> Text:
§

LiviaDrusillaAugusta · 02/10/2015 13:17

Another one single by choice here! Although as I don't go in for 'grooming', people probably judge me and think I couldn't get someone.

lavenderhoney · 02/10/2015 13:19

Maybe they haven't met someone they like enough to have a relationship with. Maybe they don't want a relationship. That's it really. I don't see what's so surprising about that.

This reminds me of the stigma round divorce and being a single parent, which still rears its head occasionally, I have found.

Society, I thought had moved on, and no longer expects, in this country at least, people who weren't compatible for whatever reason they choose to stick together, in misery or for fear of others thinking they had something wrong with them.

lorelei9 · 02/10/2015 13:20

flower, I'm in London and still find many single women saying they would like a partner, but as I say, increasingly wonder if they are just saying it.

I wonder if we should have a thread about single by choice and loving it?

ToGoBoldly · 02/10/2015 13:20

One of the best things about being single for me is that I have had time to broaden my mind and not blindly sink into certain domestic tasks falling to one gender. I haven't been lazy enough to not bother learning how to do man jobs like using a power drill because I don't have a man to do it. I bloody love using a power drill. I'm sure many single men have not been lazy enough to not learn to cook because they don't have a replacement mum wife or girlfriend to cook for them.

Disclaimer - I'm also sure many coupled men know how to cook, and coupled women know how to do DIY! And single men and women who don't bother to learn tasks. But I don't think it's right to see men as sex providers and DIY tools, nor women as sex providers and domestic appliances. People are so much more than that, and it's why we have relationships (romantic or otherwise) at all, otherwise the entire world could just survive on brothels and machinery.

ExasperatedAlmostAlways · 02/10/2015 13:24

Not men, but I know quite a few women like this. My husband jokes the women in his family in his generation are cursed because they are all single. His sisters in her late 40s she has an on/off partner but she's devastated she never had children.

§

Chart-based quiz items
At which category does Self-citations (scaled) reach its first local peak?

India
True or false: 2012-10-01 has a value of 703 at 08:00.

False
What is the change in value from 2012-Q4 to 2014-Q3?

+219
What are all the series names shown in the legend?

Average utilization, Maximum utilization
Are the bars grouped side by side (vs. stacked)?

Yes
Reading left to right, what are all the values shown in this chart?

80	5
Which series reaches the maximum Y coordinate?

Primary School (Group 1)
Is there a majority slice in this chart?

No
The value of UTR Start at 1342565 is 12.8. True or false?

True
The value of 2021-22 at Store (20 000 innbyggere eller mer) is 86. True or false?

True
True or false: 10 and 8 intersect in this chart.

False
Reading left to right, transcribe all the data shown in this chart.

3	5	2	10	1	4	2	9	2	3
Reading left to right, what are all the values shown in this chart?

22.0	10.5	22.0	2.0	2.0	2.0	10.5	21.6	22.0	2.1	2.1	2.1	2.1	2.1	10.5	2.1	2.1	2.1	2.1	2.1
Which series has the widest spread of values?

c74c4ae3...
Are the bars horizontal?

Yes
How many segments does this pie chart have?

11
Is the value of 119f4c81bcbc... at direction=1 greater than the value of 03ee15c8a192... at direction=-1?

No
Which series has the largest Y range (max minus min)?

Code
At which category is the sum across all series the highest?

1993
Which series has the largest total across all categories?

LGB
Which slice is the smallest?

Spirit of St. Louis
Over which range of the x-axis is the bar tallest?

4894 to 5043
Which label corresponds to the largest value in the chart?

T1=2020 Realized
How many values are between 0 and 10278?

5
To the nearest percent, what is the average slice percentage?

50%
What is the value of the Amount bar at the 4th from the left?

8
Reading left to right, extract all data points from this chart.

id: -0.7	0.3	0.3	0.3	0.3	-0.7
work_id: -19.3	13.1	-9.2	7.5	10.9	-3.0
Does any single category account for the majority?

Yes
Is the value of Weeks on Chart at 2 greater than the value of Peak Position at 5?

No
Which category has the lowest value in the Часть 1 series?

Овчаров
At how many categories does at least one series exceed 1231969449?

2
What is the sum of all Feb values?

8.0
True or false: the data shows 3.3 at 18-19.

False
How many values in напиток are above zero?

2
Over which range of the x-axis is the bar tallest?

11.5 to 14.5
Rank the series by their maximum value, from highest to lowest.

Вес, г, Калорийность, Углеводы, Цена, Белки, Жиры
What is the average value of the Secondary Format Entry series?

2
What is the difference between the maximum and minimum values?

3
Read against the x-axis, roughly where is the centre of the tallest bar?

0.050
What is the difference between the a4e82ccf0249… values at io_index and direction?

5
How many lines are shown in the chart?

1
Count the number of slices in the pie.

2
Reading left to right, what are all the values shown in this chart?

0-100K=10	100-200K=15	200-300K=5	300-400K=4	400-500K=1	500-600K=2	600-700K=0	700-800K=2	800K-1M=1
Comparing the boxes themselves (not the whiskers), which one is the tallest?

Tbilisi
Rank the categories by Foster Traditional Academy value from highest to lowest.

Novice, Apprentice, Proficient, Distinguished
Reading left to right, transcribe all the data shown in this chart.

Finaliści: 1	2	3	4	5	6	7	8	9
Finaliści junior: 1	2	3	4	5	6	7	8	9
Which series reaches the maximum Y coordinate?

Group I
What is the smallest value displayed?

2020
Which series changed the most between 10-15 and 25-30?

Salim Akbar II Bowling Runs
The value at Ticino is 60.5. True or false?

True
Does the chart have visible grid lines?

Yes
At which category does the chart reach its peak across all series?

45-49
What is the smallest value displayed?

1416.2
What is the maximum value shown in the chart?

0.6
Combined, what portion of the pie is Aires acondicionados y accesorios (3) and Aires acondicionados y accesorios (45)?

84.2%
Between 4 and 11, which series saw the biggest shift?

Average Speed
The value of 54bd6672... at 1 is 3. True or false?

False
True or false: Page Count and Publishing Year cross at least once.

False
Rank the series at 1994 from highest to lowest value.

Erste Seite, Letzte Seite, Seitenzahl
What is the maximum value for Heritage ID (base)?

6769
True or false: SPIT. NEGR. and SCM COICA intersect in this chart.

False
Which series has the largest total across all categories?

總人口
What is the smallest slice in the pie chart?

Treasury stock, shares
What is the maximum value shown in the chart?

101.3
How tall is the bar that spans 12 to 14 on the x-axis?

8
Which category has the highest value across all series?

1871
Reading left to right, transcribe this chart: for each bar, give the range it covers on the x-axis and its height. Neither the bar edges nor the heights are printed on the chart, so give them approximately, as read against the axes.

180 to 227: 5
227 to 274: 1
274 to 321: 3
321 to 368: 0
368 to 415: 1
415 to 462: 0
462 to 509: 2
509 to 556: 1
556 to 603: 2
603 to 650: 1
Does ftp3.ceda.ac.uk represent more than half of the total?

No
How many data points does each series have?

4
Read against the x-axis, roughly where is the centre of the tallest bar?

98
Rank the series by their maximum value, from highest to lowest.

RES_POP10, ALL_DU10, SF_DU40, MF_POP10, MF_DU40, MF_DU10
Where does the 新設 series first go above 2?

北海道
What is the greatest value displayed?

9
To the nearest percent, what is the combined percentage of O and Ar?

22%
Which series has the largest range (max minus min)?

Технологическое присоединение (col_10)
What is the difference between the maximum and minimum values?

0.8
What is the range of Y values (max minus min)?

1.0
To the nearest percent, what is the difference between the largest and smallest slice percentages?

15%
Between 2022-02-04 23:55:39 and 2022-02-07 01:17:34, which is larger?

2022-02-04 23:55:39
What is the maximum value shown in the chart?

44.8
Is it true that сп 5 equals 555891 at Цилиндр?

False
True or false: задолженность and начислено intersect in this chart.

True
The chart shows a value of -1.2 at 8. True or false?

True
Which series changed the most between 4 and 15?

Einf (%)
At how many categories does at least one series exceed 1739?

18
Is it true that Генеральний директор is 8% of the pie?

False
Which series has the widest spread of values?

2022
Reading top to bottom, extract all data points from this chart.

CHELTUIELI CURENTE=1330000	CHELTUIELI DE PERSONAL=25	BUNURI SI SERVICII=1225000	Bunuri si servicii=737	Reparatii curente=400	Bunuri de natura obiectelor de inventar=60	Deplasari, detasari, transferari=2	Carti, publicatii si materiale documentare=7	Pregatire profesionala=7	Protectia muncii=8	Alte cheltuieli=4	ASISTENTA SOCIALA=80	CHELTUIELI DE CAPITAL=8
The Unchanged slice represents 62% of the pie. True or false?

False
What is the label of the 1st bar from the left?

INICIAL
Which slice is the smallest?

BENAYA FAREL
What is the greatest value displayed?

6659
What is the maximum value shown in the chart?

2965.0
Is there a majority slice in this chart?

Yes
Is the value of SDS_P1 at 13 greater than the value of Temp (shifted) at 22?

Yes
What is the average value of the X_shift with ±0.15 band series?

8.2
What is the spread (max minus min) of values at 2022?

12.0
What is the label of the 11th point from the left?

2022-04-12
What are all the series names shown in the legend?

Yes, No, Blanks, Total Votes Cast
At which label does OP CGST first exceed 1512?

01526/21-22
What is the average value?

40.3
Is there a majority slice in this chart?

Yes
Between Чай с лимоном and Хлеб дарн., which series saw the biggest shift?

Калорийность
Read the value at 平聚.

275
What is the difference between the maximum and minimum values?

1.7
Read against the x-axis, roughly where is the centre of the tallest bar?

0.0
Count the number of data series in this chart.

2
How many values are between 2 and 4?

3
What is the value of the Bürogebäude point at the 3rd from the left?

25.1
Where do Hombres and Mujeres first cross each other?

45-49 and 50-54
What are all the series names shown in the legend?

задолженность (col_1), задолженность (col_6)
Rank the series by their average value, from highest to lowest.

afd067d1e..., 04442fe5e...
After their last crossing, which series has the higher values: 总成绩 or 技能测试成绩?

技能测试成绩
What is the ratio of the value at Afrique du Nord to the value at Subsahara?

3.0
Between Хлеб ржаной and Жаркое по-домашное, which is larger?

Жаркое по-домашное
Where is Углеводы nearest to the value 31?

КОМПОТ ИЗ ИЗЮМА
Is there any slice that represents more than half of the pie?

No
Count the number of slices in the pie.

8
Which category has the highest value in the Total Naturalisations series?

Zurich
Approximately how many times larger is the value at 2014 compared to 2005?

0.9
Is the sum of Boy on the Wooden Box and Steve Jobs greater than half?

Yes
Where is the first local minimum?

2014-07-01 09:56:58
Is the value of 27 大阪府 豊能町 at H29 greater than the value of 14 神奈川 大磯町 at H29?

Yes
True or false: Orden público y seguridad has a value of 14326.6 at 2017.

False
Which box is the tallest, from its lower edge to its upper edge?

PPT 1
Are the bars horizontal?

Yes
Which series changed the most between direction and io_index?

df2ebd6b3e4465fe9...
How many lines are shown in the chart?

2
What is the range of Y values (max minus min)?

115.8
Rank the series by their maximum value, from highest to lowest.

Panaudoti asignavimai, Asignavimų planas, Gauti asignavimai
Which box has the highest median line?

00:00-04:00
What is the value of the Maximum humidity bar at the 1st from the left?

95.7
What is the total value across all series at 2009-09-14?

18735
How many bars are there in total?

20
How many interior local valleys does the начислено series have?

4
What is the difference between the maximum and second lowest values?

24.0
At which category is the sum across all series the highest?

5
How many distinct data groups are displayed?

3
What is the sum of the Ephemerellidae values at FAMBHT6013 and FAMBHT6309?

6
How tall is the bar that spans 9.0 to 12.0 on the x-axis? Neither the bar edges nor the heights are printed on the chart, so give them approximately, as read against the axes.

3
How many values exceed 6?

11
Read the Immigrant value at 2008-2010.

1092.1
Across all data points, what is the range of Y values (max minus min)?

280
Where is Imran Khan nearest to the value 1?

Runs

§

> Your assignment: From the forum thread on being single, pull out the passage starting with "lavenderhoney · 02/10/2015" and going on through "I have found.", word for word.

> Task response:
lavenderhoney · 02/10/2015 13:19

Maybe they haven't met someone they like enough to have a relationship with. Maybe they don't want a relationship. That's it really. I don't see what's so surprising about that.

This reminds me of the stigma round divorce and being a single parent, which still rears its head occasionally, I have found.